- _EXTRACT_
Segment Open

A DevOps team cannot work without specialized tools to cover daily tasks. And there always needs to be a tool for communication and a tool for task management in place. Assuming the use of Slack for communication and Trello for task management, how can we interface both tools without a lot of programming (and making it a development-only party)? The answer is YellowAnt. In this blog, we will set up this ChatOps 2.0 triangle and start working with it.
ChatOps 2.0 illustrated
In this example, you will need access to YellowAnt, Slack and Trello. This can be done by adding a YellowAnt bot user to Slack and integrating it with Trello.
Figure 1: YellowAnt integrated with Slack, as seen in Slack
Figure 2: Trello integrated with YellowAnt and Slack
Figure 3: YellowAnt integrated with Slack as seen in YellowAnt
Now, let’s start a YellowAnt workflow by adding a card to a list on your Trello board.
To keep things simple, I already created a Trello board called “TEST” with a label called “label” and a list called “Slack.”
Figure 4: The Trello board TEST with list Slack
Go to Slack and open your YellowAnt app.
You will see a lot of messages from YellowAnt regarding the installation of the YellowAnt app and Trello integration.
Figure 5: The Welcome page for the YellowAnt app in Slack
Figure 6: Trello integrated with Slack as seen in Slack by YellowAnt
Let’s see what we can do now in Slack.
Enter ‘help trello’ in the Slack command line.
A thread frame will appear with basic Trello commands.
Note the run and explain command buttons. These buttons are part of ChatOps 2.0 — bots interaction through buttons, which makes this tooling more appealing to non-coders.

Segment Closed

- _RECORDS_
Segment Open

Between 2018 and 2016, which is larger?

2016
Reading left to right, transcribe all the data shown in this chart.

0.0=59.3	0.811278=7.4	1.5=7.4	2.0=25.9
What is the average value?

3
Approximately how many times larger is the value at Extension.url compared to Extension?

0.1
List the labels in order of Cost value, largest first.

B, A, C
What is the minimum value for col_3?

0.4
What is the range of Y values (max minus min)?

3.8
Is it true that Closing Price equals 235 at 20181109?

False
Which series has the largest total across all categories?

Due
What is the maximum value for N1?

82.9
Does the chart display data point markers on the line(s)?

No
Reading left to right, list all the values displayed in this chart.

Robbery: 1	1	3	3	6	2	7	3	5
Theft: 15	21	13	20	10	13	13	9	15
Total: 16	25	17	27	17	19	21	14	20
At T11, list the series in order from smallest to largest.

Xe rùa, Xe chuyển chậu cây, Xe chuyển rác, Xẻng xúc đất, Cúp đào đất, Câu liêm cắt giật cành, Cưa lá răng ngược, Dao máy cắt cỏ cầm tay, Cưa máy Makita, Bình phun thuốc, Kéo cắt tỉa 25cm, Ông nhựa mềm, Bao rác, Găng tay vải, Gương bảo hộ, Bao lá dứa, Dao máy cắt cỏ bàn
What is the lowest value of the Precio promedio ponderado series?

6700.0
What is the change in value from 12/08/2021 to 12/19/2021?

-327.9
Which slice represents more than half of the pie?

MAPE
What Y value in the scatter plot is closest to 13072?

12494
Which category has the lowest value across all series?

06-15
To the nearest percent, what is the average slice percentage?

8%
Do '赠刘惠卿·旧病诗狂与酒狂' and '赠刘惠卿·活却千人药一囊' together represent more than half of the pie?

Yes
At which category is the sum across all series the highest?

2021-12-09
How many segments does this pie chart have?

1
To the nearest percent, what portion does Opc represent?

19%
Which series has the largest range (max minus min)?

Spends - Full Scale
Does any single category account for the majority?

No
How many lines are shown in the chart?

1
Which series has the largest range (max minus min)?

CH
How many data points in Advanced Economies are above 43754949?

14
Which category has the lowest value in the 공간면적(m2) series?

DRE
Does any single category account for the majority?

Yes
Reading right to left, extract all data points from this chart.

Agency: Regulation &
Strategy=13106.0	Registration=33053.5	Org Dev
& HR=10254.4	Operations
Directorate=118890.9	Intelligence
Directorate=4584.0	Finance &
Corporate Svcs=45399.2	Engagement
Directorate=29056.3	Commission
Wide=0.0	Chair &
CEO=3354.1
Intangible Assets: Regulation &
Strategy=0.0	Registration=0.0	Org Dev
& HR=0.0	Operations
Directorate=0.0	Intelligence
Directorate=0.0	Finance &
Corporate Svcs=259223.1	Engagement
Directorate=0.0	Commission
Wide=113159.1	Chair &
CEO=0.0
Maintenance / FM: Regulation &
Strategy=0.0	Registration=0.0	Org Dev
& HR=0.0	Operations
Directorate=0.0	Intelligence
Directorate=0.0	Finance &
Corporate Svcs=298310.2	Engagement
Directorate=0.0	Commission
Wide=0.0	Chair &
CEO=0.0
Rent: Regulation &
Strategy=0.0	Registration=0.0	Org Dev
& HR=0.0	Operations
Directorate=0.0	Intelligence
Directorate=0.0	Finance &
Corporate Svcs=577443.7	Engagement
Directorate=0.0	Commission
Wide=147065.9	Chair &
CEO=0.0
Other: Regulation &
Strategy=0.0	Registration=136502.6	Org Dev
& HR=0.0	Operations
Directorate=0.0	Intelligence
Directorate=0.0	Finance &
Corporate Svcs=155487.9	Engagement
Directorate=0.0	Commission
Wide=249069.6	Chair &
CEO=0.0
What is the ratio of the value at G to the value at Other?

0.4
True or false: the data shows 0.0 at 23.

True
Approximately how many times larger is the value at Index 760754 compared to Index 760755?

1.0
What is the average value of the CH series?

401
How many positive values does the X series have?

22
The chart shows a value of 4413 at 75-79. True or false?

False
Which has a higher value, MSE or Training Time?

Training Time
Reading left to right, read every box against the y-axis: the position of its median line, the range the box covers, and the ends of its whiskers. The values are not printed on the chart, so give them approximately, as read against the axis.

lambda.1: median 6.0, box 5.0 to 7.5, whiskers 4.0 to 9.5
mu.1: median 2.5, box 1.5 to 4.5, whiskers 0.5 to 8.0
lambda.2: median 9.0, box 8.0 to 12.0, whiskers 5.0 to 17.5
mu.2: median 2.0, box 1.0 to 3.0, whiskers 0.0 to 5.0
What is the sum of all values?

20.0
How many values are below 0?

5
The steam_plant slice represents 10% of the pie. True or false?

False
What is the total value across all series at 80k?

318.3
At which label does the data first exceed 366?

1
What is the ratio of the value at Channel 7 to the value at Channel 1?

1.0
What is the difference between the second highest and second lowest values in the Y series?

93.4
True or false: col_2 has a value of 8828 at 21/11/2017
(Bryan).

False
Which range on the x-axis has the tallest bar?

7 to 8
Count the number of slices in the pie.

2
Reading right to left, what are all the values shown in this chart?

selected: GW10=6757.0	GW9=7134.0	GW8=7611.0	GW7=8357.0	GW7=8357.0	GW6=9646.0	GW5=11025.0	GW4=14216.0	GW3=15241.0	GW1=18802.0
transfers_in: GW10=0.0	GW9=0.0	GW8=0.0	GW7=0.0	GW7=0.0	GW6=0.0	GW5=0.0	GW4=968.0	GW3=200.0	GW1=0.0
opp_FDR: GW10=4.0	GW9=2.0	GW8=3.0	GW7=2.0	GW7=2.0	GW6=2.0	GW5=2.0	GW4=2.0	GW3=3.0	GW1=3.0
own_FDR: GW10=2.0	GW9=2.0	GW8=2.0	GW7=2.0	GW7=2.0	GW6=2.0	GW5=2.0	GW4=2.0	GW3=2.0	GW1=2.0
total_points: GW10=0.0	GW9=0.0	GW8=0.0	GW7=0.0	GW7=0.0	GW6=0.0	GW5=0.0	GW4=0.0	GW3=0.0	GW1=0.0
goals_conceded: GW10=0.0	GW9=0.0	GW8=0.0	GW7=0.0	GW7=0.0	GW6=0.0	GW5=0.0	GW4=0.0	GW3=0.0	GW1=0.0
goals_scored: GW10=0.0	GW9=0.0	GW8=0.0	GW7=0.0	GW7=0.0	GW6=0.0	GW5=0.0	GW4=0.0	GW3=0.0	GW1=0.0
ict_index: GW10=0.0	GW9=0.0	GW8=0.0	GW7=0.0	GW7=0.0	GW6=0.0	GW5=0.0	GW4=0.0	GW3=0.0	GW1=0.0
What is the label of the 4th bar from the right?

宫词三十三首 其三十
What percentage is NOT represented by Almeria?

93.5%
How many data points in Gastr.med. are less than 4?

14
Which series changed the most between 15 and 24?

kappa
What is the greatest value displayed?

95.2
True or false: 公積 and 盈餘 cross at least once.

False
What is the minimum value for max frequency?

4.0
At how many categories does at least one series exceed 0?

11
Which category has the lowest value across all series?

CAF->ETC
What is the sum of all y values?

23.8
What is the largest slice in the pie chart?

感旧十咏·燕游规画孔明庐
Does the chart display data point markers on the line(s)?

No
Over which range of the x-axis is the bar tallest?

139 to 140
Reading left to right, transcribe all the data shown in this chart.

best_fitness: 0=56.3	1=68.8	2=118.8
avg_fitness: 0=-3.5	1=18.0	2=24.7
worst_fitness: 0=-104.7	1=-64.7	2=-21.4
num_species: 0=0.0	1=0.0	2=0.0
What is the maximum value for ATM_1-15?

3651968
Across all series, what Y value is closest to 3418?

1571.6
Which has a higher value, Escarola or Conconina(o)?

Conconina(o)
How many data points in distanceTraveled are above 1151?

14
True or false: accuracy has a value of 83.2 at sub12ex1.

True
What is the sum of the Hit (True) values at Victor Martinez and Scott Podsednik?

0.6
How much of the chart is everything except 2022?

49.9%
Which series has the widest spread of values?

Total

Segment Closed

- _TASK DETAILS_
Continue the text about connecting Slack and Trello through YellowAnt, starting right after its last sentence. The material is not needed for this.

- _ANSWER AREA_
Figure 7: Thread list for Slack commands in Slack
Go in the thread list to the “Add a card to a list (add-card)” area and click the “Run this command” button as shown in Figure 7.
A pop-up appears as seen in Figure 8.
Figure 8: Add a card to a list (Trello) in Slack
Now we’re ready to add the card to the list.
Enter a board_name, label, list_name and a name.
The board_name is TEST, the label is label, the list_name is Slack, and the name is Sweetcode.
Click the Execute button.
Verify in the threads list if the card has been added to the Slack list as seen in the Trello app.
Figure 9: “Card added” notification in threads list (Slack)
Verify in Trello if the card is really added.
Figure 10: Sweetcode card with label added to Trello list Slack
This experiment shows how Slack can be integrated by YellowAnt with Trello to enable the addition of a card in Trello.
The workplace assistant bot YellowAnt can be used intuitively (without coding) to integrate the communication tool Slack and task management tool Trello, allowing you to communicate tasks in a Slack group chat between Slack team members.